Коля бросает недвусмысленный взгляд на сестру. Лада дружески улыбается - они понимают друг друга с полуслова, с одного взгляда. Но ее опережает отец. Перед тем как встать из-за стола, Константин Сергеевич не то с горькой иронией, не то в порядке укора бросает старику:
– Вот тебе и доблесть родителей, и наследие детей.

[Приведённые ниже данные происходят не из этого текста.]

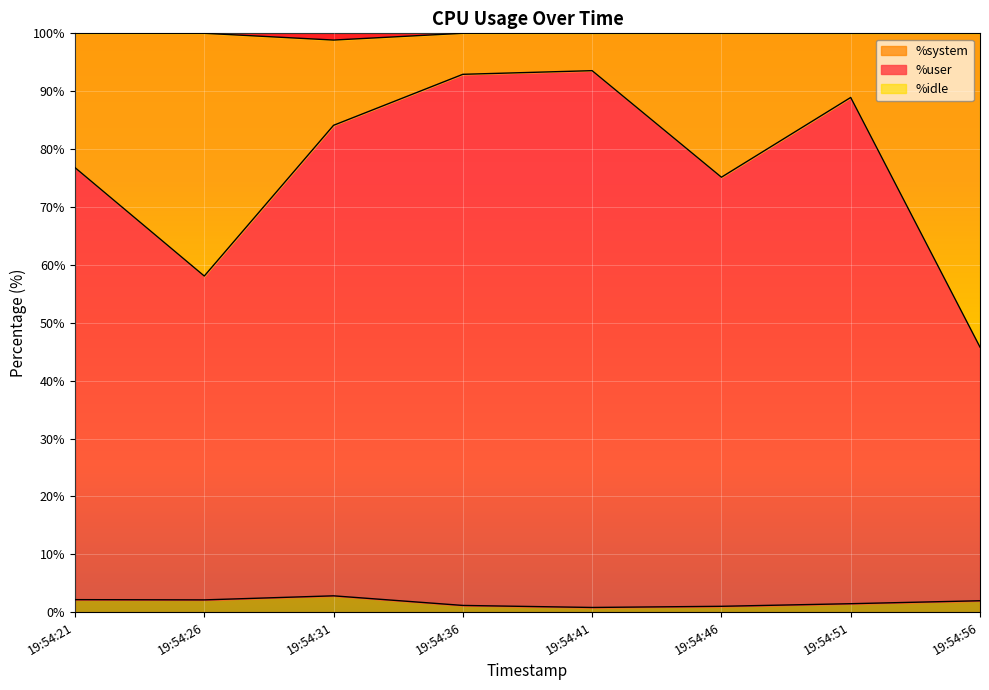

Is the value of %user at 19:54:21 greater than the value of %system at 19:54:36?

Yes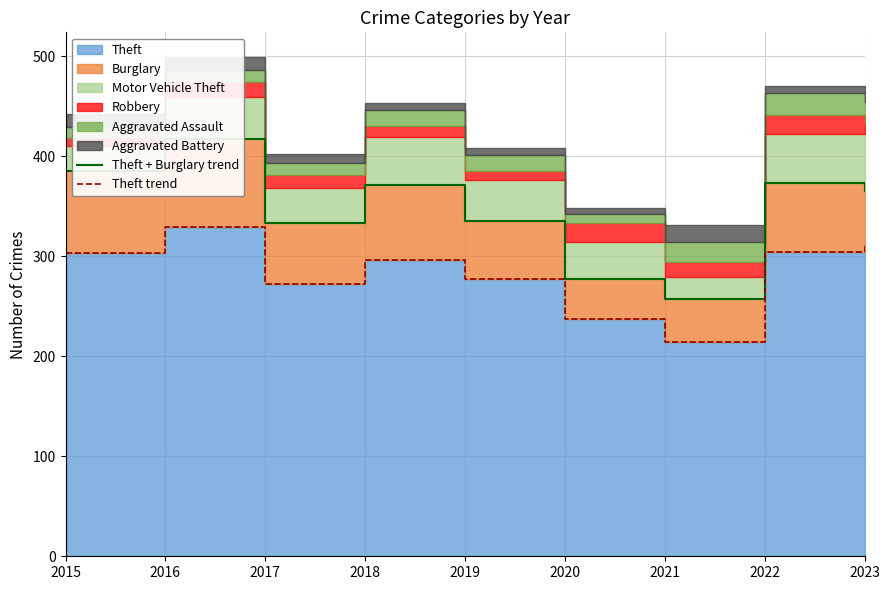

The Theft + Burglary trend series shows 385 at 2015. True or false?

True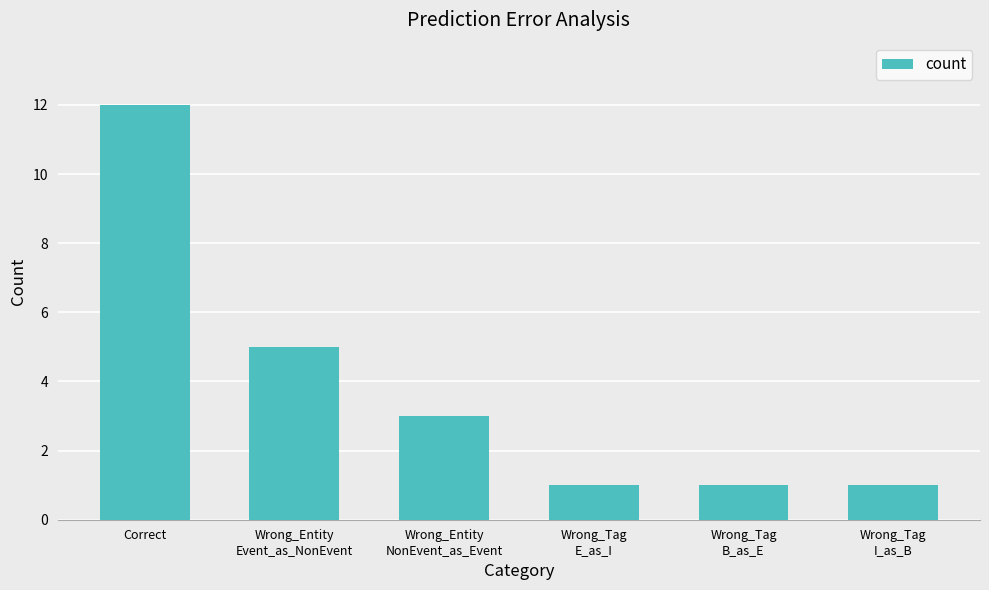

What position from the left is Wrong_Tag
E_as_I?

4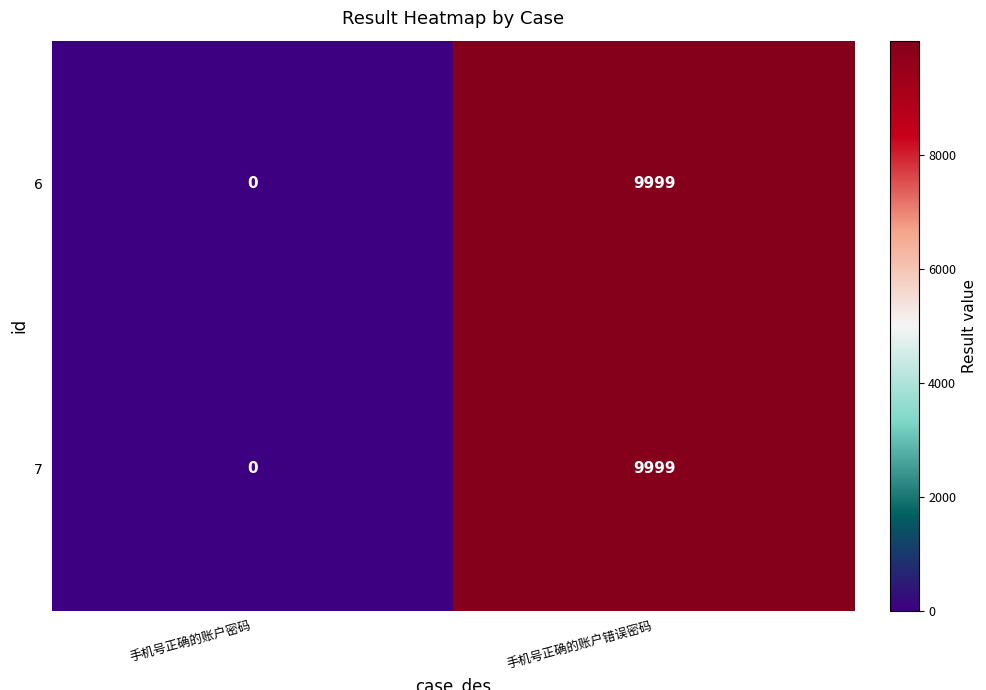

What is the average value of the 7 series?

5000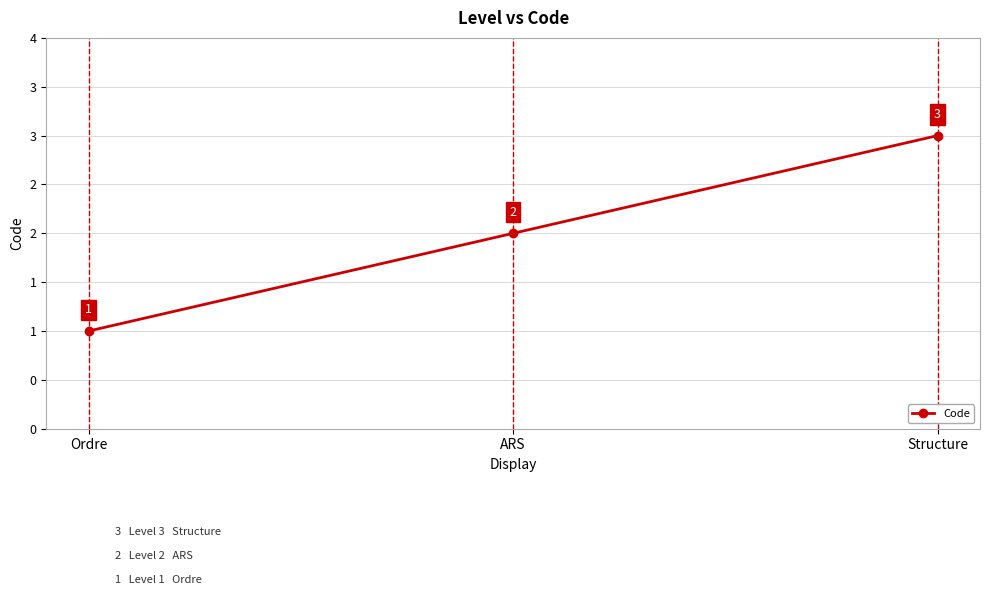

What value does the data have at Structure?

3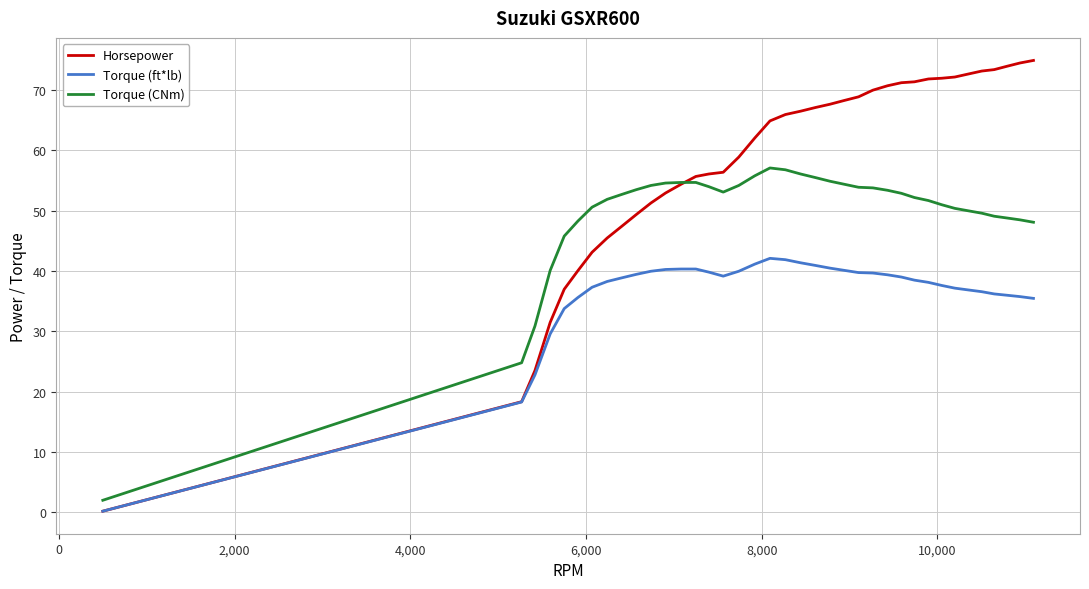

What is the maximum value for Torque (CNm)?

57.1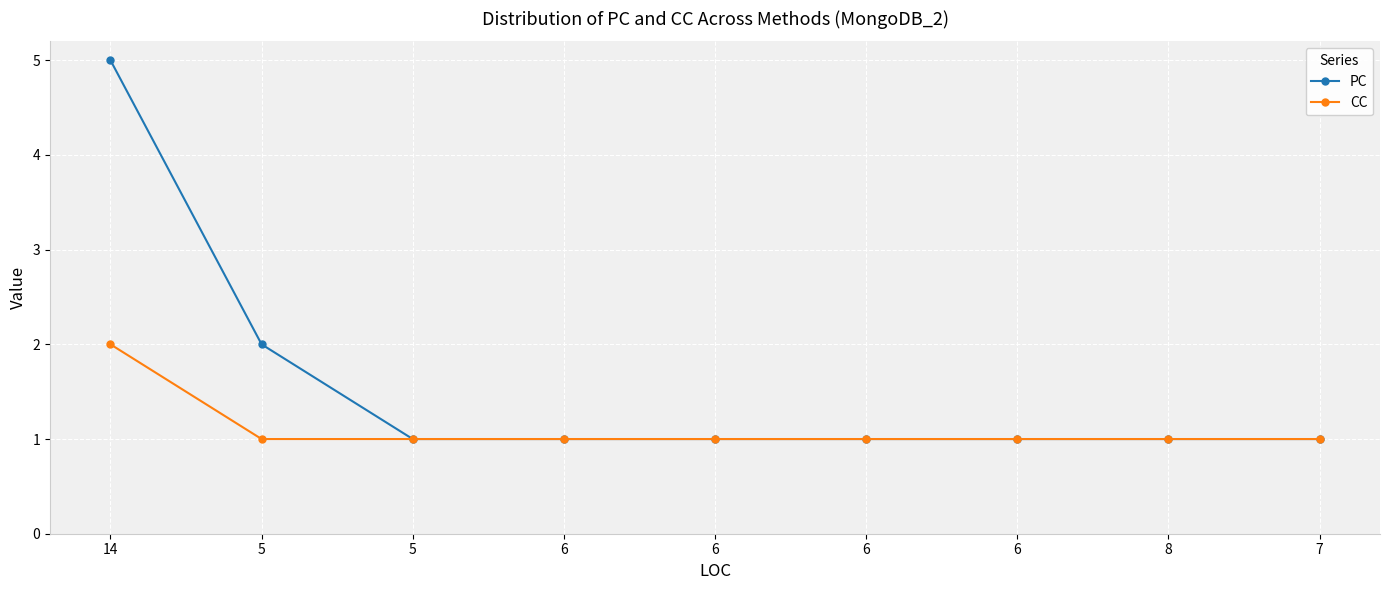

Rank the series by their maximum value, from highest to lowest.

PC, CC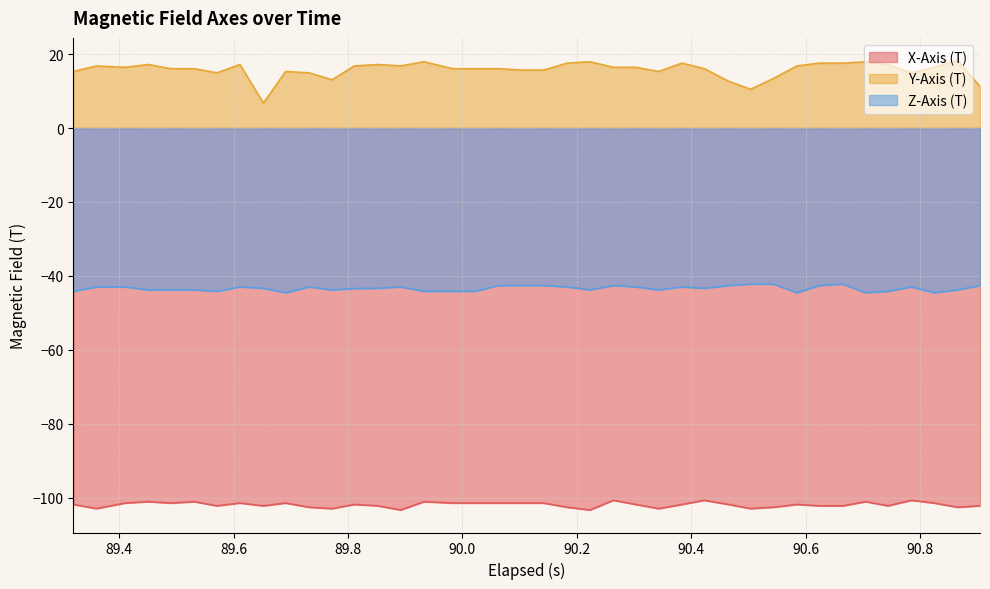

Which series has the widest spread of values?

Y-Axis (T)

Лада и Коля не совсем понимают смысл этих слов, догадываются, что это продолжение какого-то спора между дедушкой и отцом, и ждут, что ответит дедушка. Сергей Кондратьевич не торопится, дернувшиеся брови и глаза выразительно говорят: "Но при чем тут…", он через минуту спрашивает, ни к кому не обращаясь:
– Интересно, а кто их отцы?
Теперь и Лада и Коля догадываются, что речь идет о Ключанском и Пастухове. Никто не ответил, так как никто не знал родителей Ключанского и Пастухова. Но на этом разговор обрывается: все встают из-за стола. Лада помогает матери убрать и вымыть посуду, отец включает телевизор и садится на стул поближе к экрану - он немножко близорук. Коля с дедушкой располагаются на диване. Транслируют футбольный матч между "Спартаком" и "Крыльями Советов". Константин Сергеевич болеет за "Спартак", Коля - за ЦСКА, старик вообще ни за кого не болеет.
– Как у тебя занятия прошли сегодня?
– интересуется Сергей Кондратьевич, любовно глядя на внука.
– Не занятия, дедушка, консультация, - отвечает Коля, устремив глаза на голубой экран. А дедушка не смотрит на экран, смотрит на внука и продолжает допрашивать:
– А профессор ваш небось строгий старик?
– Да какой он старик? Мальчишка, - весело отвечает Коля и озорно улыбается.
– Правда. Ему и тридцати нет.
– И уже профессор?
– удивляется дедушка.
– Доктор наук. А такой простой… - Коля уже не смотрит на экран: он влюблен в своего профессора.